# Requisitos das tarefas
a – Responda às perguntas sobre a notícia do projeto “Eu vou envelhecer. E você?”:
(i) Em que bairro de Belém fica a Escola Estadual Acácio Felício Sobral?
(ii) A alunos de quais anos do ensino fundamental a ação se destina?
(iii) O que as professoras do período da manhã organizaram com os alunos?
b – Escreva a continuação da notícia sobre o projeto “Eu vou envelhecer. E você?” a partir da última frase apresentada.

# Trecho da página
_ _ _ _

Alunos da Escola Estadual Acácio Felício Sobral, no bairro de Canudos, em Belém, participaram, na manhã desta terça-feira, 13, de uma programação diferente, através de atividades lúdicas do projeto “Eu vou envelhecer. E você?”, desenvolvidas pela Secretaria de Estado de Justiça e Direitos Humanos (Sejudh), através da Gerência de Proteção ao Idoso (GPI).

 

 

A ação tem o objetivo de conscientizar alunos do 4º e 5º anos do ensino fundamental sobre os direitos dos idosos, durante encontros com temáticas voltadas para a pessoa idosa. Para o professor José Augusto da Silva, diretor da escola, é de grande importância trabalhar essa temática com palestras voltadas para o público escolar. “Ainda existe todo um processo de preconceito e discriminação com os idosos e é preciso ensinar as nossas crianças desde cedo a compreender esse processo de envelhecimento”, comenta.

 

As professoras do período da manhã trabalharam a temática com os alunos e organizaram coral, teatro, cartazes e depoimentos. As ações do projeto visam conscientizar crianças em idade escolar, sobre a importância de valorizar e respeitar o idoso.

_ _ _ _

[Registros de dados coletados]
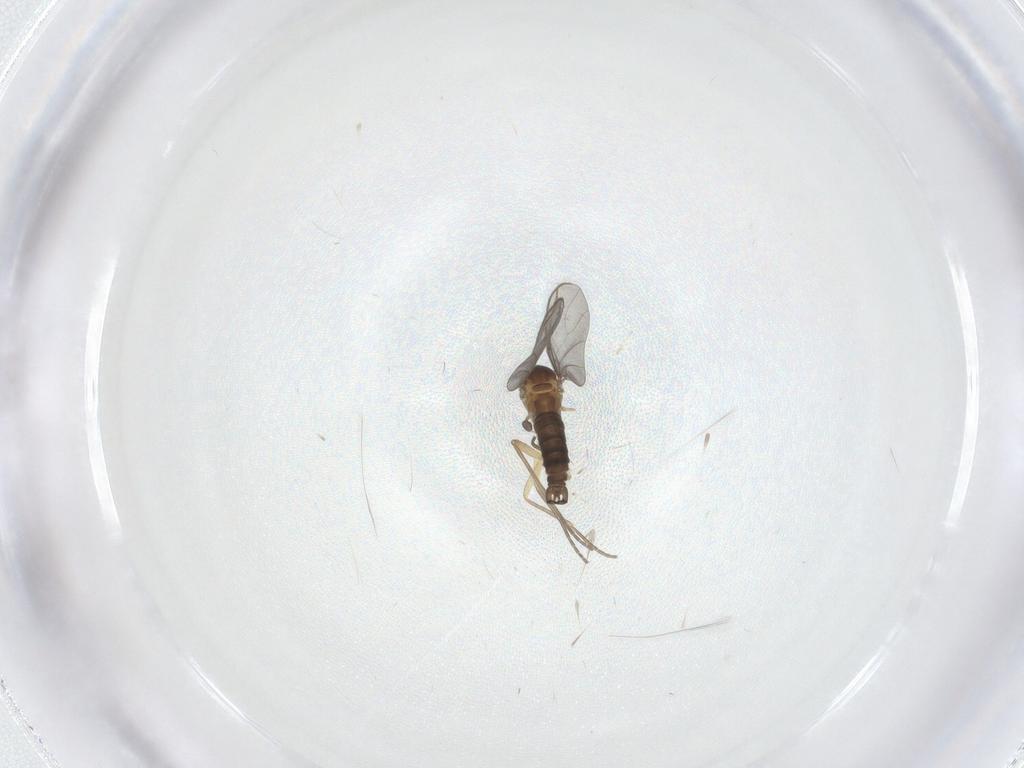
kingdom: Animalia
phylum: Arthropoda
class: Insecta
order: Diptera
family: Sciaridae
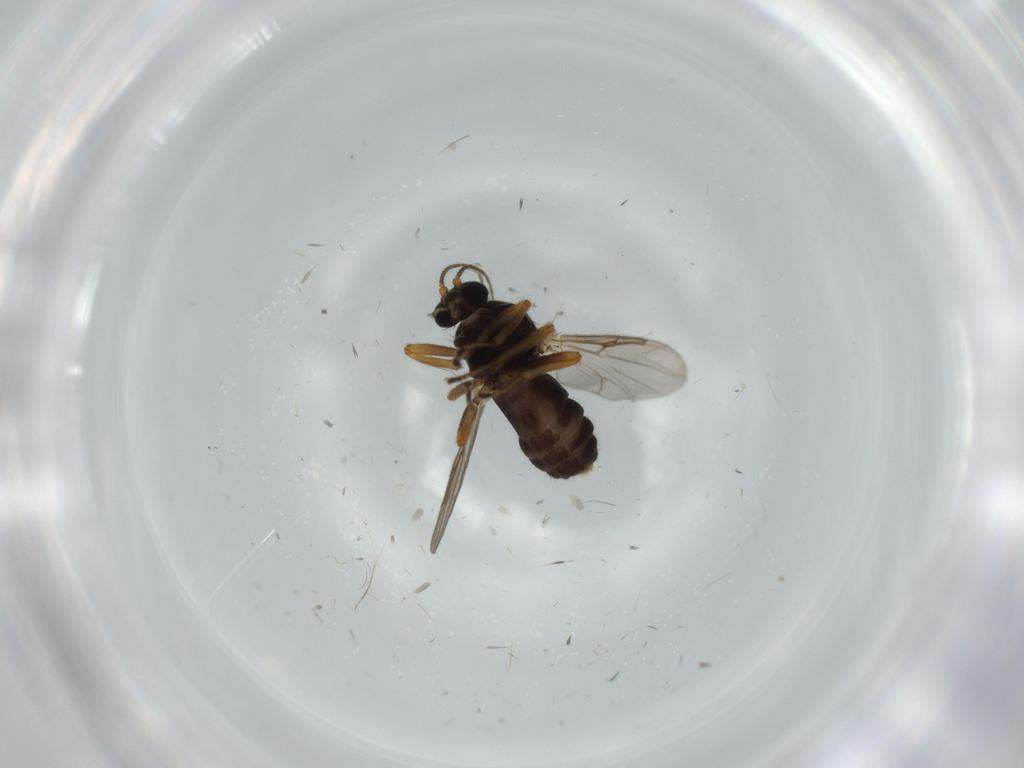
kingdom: Animalia
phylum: Arthropoda
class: Insecta
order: Diptera
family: Ceratopogonidae
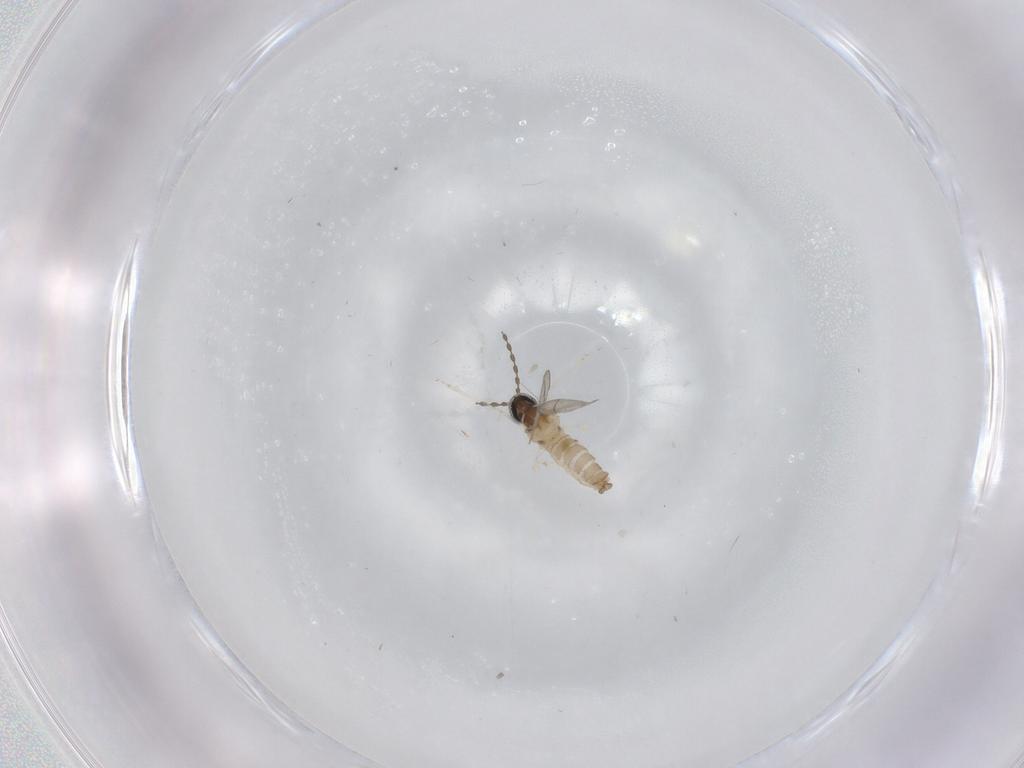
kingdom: Animalia
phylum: Arthropoda
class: Insecta
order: Diptera
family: Cecidomyiidae
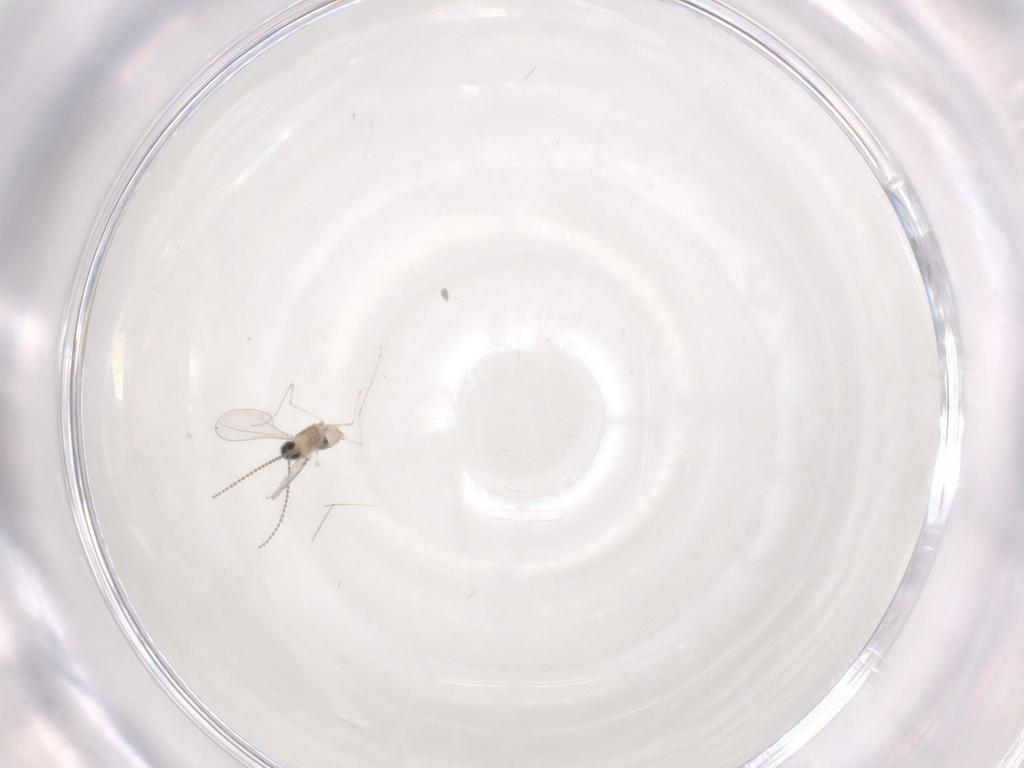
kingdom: Animalia
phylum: Arthropoda
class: Insecta
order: Diptera
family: Cecidomyiidae
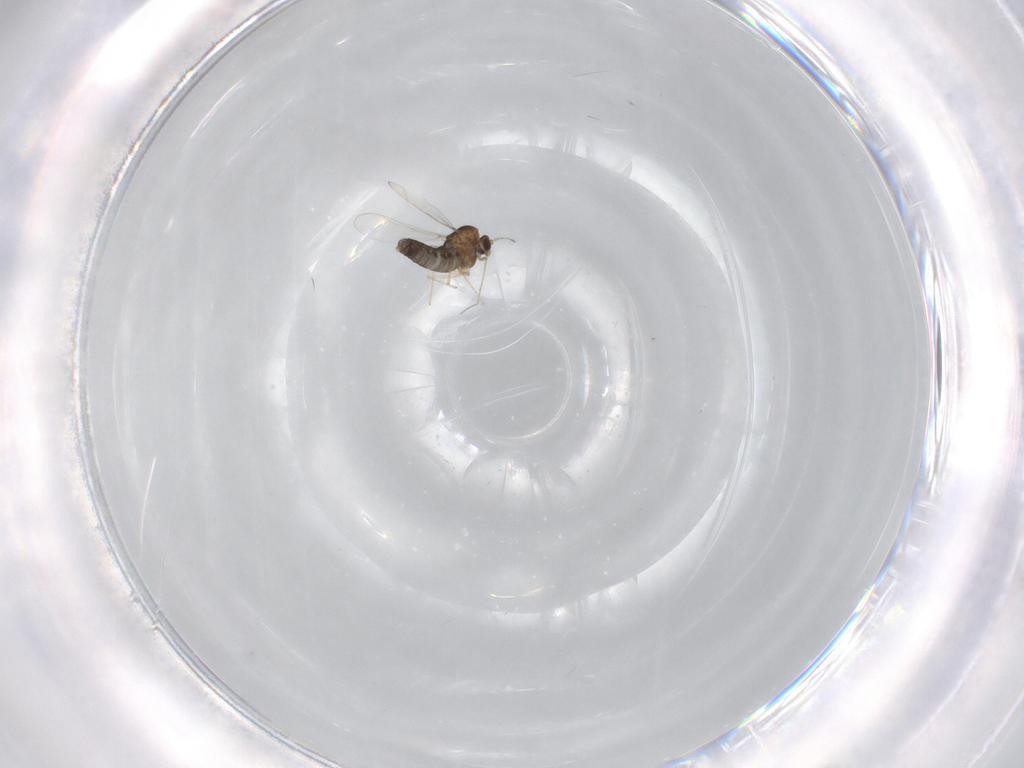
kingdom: Animalia
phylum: Arthropoda
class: Insecta
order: Diptera
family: Chironomidae
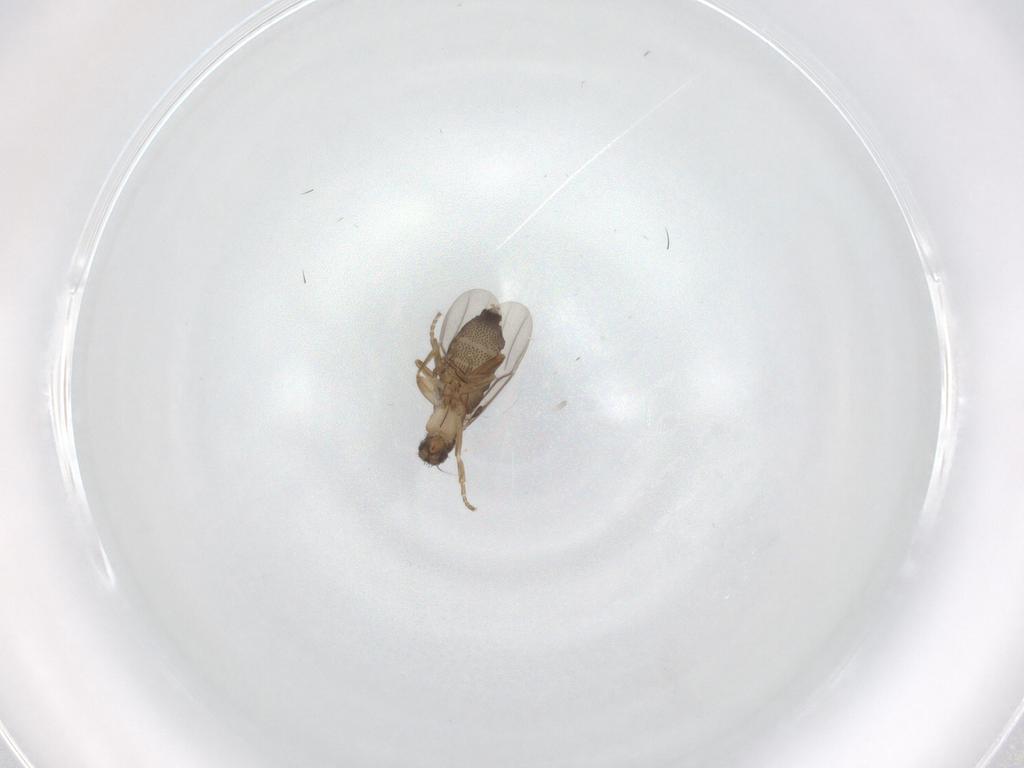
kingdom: Animalia
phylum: Arthropoda
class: Insecta
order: Diptera
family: Phoridae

_ _ _ _

# Lista de respostas
a –
(i) No bairro de Canudos.
(ii) Aos alunos do 4º e do 5º anos.
(iii) Coral, teatro, cartazes e depoimentos.

b –
Para Lucas Silva Santos, 10, aluno do 5º ano, os encontros foram de aprendizado. “É muito importante tudo o que a gente aprendeu durantes as palestras. Hoje eu falei sobre o que nós aprendemos e agradeci por tudo o que foi ensinado nesses quatro dias. A partir de agora eu vou tratar as pessoas idosas com respeito, carinho e tudo o que tiver de bom no mundo”, disse a o menino.

 

 

“Foi de grande relevância esse momento. Rapidamente percebemos a forma como as crianças passaram a tratar os idosos”,  destaca Elizete de Oliveira, professora do 5º ano.

 

 

No último dia de encontro na escola a secretaria é convidada a participar das atividades elaboradas por alunos e professores. Raimundo Farias de Oliveira Junior, sociólogo da Diretoria de Cidadania e Direitos Humanos da Sejudh, pontuou a importância do evento nas escolas. “Trabalhar a questão do envelhecimento com o público infantil é de suma importância, porque a gente percebe que as crianças devem ser inicializadas nesse processo de assimilação e do respeito ao idoso”, complementou.